I'm telling my story at Richview Public Library. See you there!

MAR
25
It's been a good many years since I sat in my bathrobe on the kitchen floor with a glass of wine in my hand and tears streaming down my face while my nine-year-old asked, "Why is mom crying?" I didn't have the heart to tell him the truth---that I wished I could vanish from this earth with the secret burden of pain that had afflicted me since childhood.
A mother is supposed to be strong; I was shamefully weak. A wife is supposed to be loving; I was lost in my own mental thicket. An up-and-coming editor is supposed to be full of energy; I had to fake it, waiting for my chance to fall into bed and close my eyes to life.

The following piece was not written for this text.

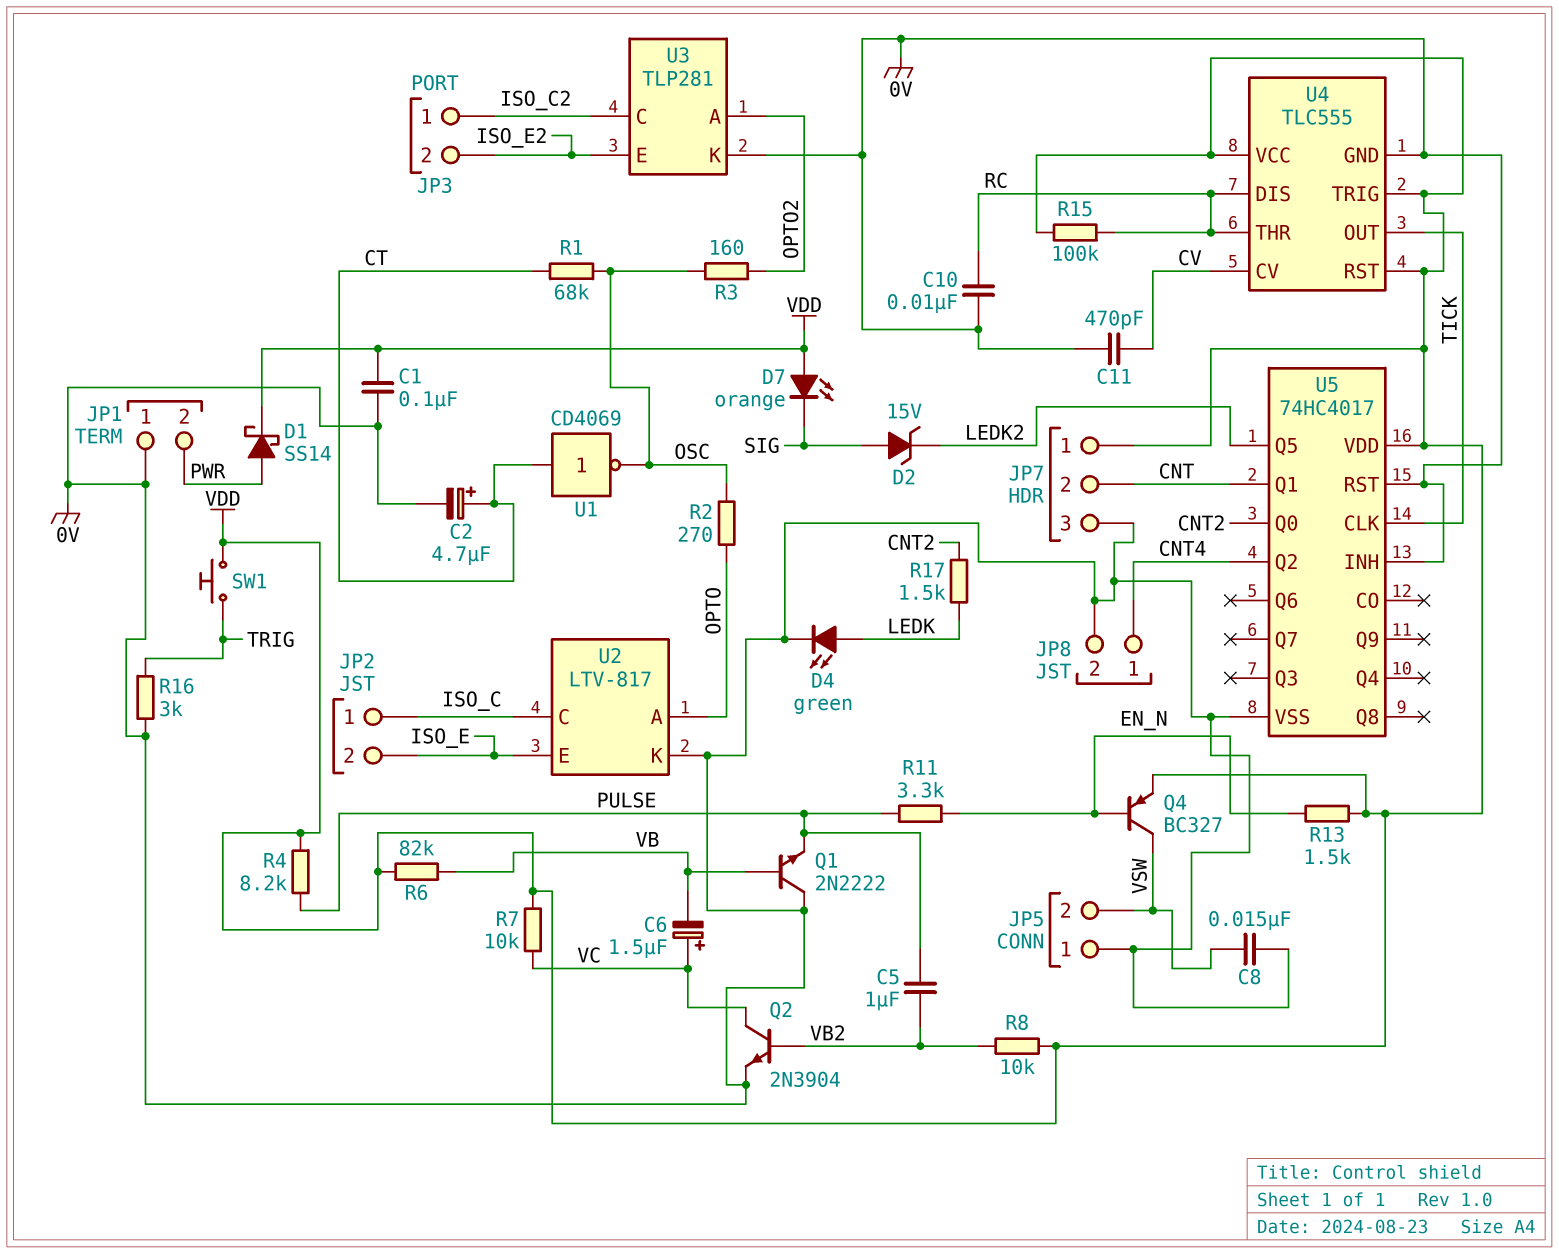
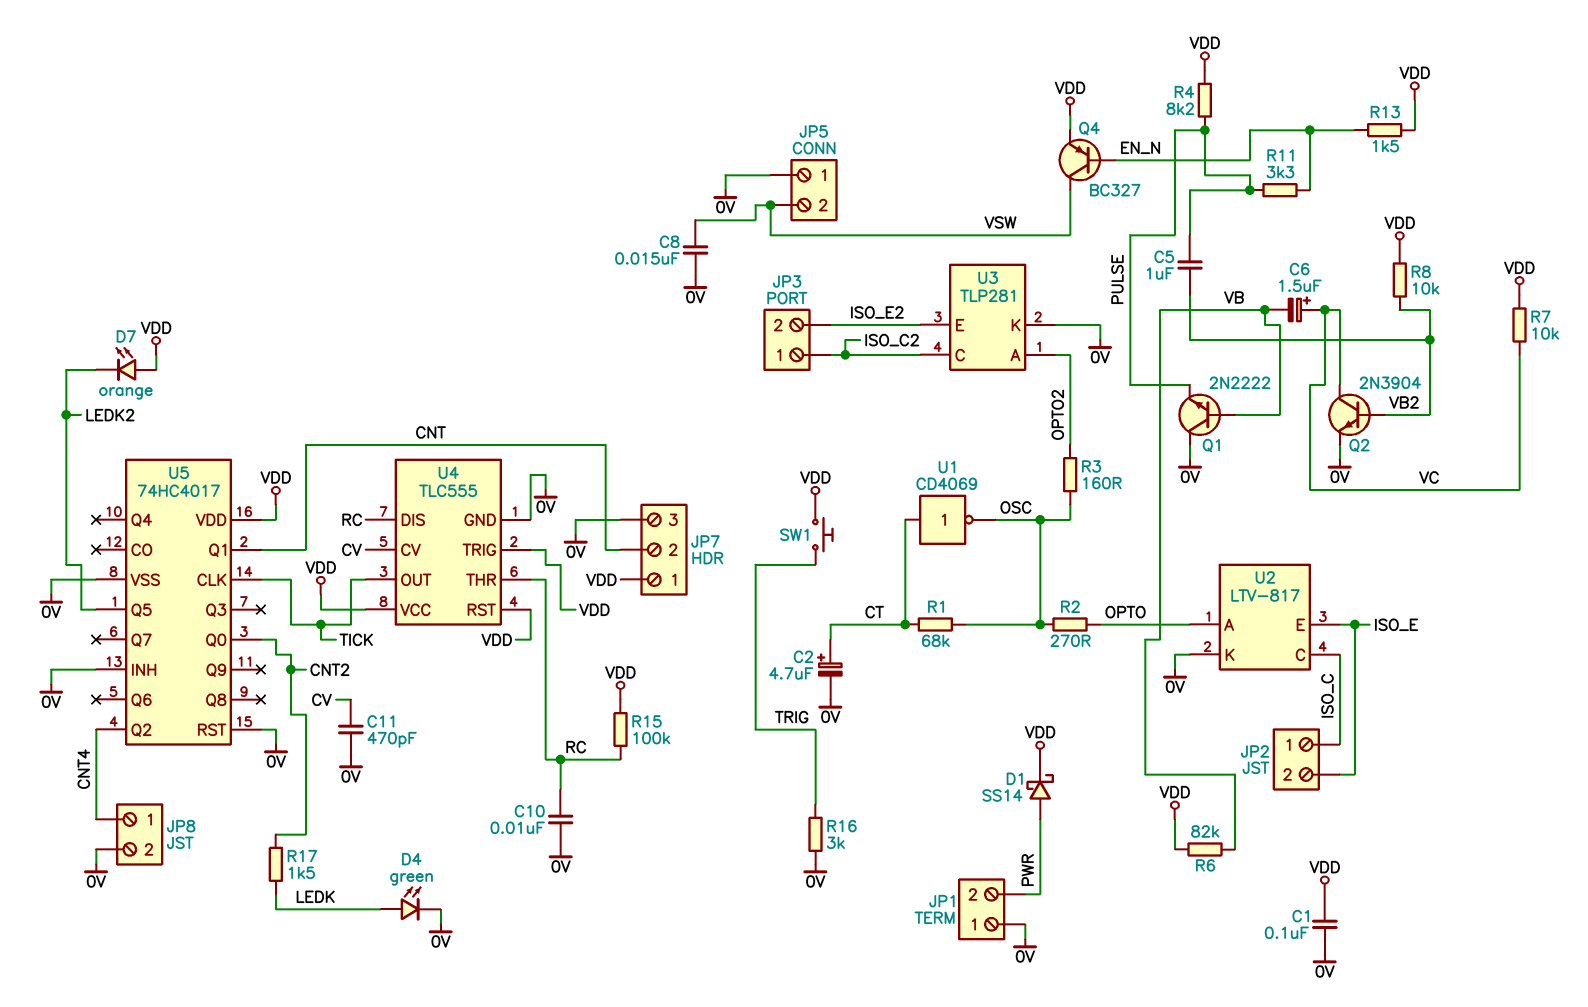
D2: zener 15V (A SIG, K LEDK2) -> none
D7: LED orange (A VDD, K SIG) -> LED orange (A VDD, K LEDK2)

It didn't enter my mind that I could one day edit Canada's best read women's magazine. Or write a memoir in which women would find themselves and their mothers. Or walk into a buzzing cocktail reception without thinking to myself, "I don't belong here." But all of this and more became possible after I called a mental health clinic and made a life of hope and vitality.
On April 8 at 7 p.m., I'll be telling my story at Richview Public Library, 1806 Islington Ave. Co-sponsored by Reconnect Mental Health Services, the event is free but you do need a ticket. Call 416-394-5120 to reserve yours.
Copies of My Mother's Daughter will be available for purchase at the special price of $20 (cash or cheque only; I'm doing this myself the low-tech way). I'd be honoured to sign one for you or a special woman in your life. Remember, Mother's Day is coming up!
I wanted to die back then; now I love my life. But I'll never forget how it feels to be laid low by depression---an invisible illness that strikes one in five women at some point in their lives. That's why I tell my story
Posted by Rona March 25, 2010 @ 11:19 AM. File in Rona's appearances


Your comments
March 26, 2010 at 9:09AM
I suffer from major depression, had clinical depression, a total meltdown just two years after my mother died and still carry those psychological scars, plus health-related reactive depression, low-grade depression, aka dysthymia and seasonal affective disorder.
I'm now under treatment by a wonderful psychiatrist to work out the many twists and turns of my tortured home life, a dysfunctional family dynamic, more so emotionally (criticism) and rejection from my father.
My sister typed in our mother's name and her reply e-mail to me, said...."omigod"! and she saw your Talk to Rona and there was my mother's picture and how I felt watching her die. She told me recently, by e-mail, that if I were to read letters from our mother, to me, in the late 70's, she talked about depression, which I didn't realize she suffered from, so, between my parents, it's a genetic thing.
I've accepted that my depression is permanent, but controllable, while my sister can't. She feels her mind has betrayed her.